* _YOUR OBJECTIVE_
Find the lines below that include the word "wrist" and report how many there are, with no other text.

* _EXERCISE DATA_
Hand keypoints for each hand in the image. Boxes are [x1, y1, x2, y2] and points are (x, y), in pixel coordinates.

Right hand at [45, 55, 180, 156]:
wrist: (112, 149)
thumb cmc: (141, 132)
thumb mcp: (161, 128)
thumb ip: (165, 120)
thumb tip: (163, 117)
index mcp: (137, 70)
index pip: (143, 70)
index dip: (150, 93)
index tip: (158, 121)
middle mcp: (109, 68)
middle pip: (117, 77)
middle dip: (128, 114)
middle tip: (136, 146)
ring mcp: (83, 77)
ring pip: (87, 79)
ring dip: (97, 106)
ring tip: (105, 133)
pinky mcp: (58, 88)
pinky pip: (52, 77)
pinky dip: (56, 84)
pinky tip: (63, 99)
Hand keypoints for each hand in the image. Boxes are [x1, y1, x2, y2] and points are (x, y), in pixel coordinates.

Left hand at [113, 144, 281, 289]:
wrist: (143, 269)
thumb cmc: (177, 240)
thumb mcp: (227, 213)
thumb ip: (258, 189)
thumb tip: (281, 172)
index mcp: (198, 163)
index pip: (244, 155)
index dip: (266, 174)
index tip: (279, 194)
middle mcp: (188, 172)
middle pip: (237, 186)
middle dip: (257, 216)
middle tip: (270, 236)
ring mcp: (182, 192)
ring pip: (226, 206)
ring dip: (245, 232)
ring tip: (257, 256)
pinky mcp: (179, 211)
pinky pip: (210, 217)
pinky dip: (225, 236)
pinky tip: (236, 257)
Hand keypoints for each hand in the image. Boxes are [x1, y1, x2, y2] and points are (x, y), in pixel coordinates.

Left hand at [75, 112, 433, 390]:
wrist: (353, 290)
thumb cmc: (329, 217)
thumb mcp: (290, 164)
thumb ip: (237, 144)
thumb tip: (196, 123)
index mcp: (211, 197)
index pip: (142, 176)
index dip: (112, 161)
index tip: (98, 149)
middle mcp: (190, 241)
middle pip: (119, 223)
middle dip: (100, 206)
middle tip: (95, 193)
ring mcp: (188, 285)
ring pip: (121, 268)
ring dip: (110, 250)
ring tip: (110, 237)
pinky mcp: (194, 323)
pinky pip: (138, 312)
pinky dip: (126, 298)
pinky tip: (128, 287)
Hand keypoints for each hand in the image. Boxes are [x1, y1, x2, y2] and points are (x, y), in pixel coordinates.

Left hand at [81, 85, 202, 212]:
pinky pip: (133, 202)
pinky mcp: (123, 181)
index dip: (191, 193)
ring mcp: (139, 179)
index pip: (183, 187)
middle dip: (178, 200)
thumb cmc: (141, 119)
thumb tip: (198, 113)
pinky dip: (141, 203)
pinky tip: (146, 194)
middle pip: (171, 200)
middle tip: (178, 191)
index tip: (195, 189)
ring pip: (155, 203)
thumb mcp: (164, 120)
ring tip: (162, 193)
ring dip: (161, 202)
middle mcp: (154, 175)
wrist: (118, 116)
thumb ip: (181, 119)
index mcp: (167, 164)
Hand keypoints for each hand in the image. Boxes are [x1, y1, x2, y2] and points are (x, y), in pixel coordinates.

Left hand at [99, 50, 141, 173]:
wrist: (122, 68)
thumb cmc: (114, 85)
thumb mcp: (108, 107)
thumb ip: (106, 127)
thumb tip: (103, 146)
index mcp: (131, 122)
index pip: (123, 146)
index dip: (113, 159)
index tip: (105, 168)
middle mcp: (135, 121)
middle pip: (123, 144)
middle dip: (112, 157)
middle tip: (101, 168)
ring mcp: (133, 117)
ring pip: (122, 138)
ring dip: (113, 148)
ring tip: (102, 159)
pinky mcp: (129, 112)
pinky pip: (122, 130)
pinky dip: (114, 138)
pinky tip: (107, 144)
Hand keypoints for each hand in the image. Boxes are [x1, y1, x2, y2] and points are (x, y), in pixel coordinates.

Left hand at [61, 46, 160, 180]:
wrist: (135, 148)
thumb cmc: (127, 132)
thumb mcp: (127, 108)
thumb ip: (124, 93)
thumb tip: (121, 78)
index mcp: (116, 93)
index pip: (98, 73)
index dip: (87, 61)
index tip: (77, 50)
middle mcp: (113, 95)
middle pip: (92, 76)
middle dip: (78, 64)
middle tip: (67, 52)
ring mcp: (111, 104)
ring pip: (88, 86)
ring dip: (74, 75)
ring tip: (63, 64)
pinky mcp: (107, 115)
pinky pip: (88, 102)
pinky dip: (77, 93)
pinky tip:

* _ANSWER TO THIS EXERCISE_
6